*Requirement*. Copy out, from the entries below, each line that holds the string "утверждении".

(Stored data entries)
===

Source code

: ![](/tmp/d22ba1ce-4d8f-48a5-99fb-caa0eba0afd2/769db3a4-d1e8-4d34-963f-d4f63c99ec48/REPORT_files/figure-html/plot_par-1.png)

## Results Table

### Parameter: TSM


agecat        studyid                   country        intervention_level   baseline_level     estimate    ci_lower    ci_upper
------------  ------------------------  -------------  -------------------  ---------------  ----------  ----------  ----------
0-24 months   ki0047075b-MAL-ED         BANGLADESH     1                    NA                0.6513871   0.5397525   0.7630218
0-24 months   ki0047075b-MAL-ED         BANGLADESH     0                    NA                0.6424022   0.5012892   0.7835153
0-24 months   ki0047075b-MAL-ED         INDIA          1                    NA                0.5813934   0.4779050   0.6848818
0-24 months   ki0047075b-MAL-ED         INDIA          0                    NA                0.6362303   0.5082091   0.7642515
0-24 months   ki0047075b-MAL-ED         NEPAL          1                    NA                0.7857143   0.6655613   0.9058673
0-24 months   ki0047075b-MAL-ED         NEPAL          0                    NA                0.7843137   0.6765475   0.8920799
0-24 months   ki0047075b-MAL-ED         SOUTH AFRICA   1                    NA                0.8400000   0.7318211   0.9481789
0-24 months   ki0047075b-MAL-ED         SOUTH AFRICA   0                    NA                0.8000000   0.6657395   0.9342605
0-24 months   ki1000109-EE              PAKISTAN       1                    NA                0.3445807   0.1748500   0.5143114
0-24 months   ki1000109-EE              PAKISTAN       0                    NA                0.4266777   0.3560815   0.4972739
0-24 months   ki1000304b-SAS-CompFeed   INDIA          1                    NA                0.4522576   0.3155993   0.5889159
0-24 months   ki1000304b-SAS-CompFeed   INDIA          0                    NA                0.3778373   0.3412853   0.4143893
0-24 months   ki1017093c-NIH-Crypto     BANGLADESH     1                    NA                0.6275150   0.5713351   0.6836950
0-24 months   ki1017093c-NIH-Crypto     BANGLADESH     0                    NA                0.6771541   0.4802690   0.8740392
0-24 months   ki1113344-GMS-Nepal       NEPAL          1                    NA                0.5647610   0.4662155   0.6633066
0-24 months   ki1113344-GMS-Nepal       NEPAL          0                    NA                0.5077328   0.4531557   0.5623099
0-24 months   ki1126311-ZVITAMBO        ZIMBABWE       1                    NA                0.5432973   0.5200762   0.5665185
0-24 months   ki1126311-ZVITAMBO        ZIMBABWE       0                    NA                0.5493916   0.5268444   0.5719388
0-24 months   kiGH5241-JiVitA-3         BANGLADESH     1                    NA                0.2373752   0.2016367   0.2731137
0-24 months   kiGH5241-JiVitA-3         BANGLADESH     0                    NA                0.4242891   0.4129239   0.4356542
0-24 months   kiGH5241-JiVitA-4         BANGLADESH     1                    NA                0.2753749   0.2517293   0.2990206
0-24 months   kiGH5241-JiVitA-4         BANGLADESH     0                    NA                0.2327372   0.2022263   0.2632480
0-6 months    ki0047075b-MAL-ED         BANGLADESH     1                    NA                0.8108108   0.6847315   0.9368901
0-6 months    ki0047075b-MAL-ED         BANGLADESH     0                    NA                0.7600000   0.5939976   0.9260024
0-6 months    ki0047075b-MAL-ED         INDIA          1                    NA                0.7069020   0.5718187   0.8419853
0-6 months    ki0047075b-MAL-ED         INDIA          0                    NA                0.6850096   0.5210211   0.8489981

===

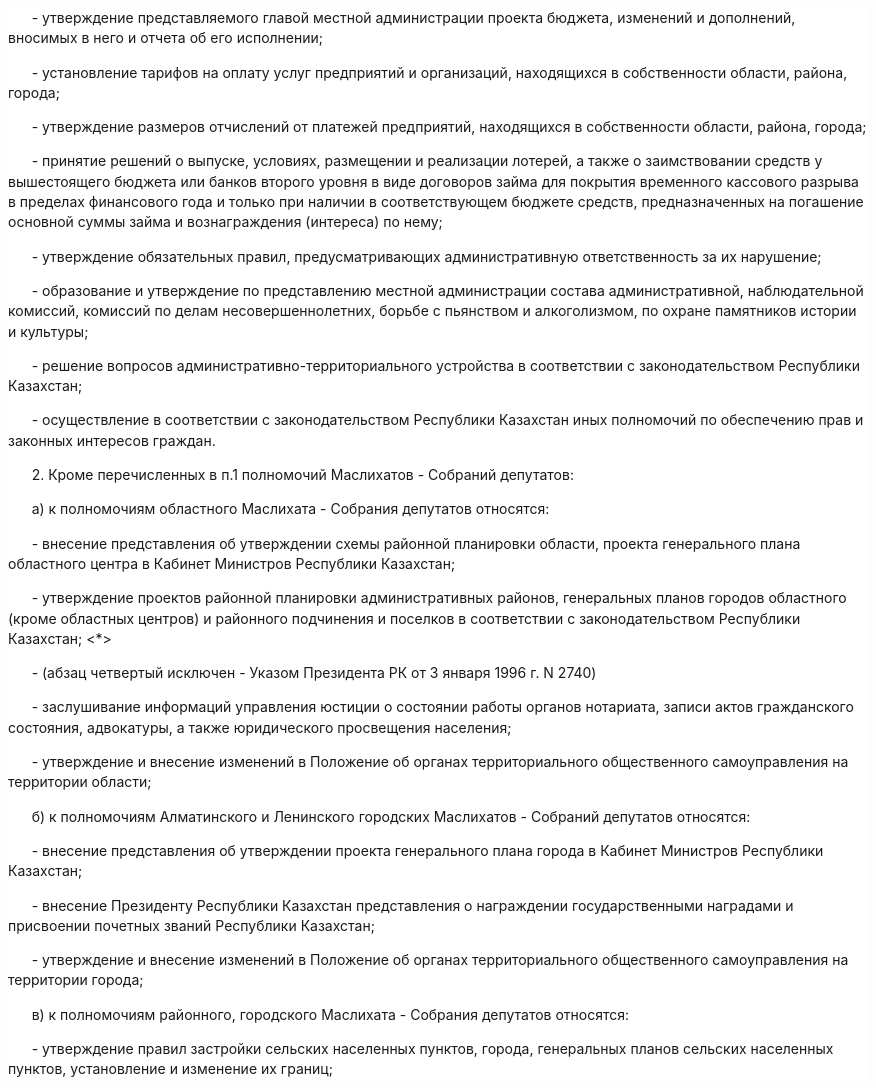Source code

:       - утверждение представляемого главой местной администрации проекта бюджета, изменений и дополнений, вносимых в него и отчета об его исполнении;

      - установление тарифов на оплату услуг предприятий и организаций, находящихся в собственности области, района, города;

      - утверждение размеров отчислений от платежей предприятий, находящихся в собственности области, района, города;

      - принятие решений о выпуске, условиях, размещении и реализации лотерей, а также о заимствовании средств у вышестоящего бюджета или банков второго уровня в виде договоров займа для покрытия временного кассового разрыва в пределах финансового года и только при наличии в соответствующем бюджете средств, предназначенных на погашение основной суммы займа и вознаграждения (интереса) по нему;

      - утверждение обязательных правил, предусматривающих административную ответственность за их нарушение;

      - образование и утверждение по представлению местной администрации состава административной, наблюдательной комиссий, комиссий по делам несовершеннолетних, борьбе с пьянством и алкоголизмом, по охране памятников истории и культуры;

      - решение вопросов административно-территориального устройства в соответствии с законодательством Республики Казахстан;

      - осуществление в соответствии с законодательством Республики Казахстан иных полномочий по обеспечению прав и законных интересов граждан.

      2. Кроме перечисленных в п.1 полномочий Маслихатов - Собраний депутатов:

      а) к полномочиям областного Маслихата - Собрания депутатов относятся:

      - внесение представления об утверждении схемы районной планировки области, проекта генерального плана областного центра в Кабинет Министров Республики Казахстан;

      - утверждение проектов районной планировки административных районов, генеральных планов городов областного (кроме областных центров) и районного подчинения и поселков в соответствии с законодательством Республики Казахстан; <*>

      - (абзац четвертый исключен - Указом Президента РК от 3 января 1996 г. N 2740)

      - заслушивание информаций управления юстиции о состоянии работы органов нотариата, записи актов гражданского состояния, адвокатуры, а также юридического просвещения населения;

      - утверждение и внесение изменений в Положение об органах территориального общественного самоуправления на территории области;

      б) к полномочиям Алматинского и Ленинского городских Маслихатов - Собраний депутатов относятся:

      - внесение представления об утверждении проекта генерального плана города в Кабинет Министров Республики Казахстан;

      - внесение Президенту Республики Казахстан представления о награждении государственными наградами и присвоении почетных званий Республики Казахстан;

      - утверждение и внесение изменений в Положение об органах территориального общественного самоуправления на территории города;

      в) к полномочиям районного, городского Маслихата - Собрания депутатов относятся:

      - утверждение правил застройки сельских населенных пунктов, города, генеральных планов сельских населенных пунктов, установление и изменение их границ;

===

*Exercise result*.
      - внесение представления об утверждении схемы районной планировки области, проекта генерального плана областного центра в Кабинет Министров Республики Казахстан;
      - внесение представления об утверждении проекта генерального плана города в Кабинет Министров Республики Казахстан;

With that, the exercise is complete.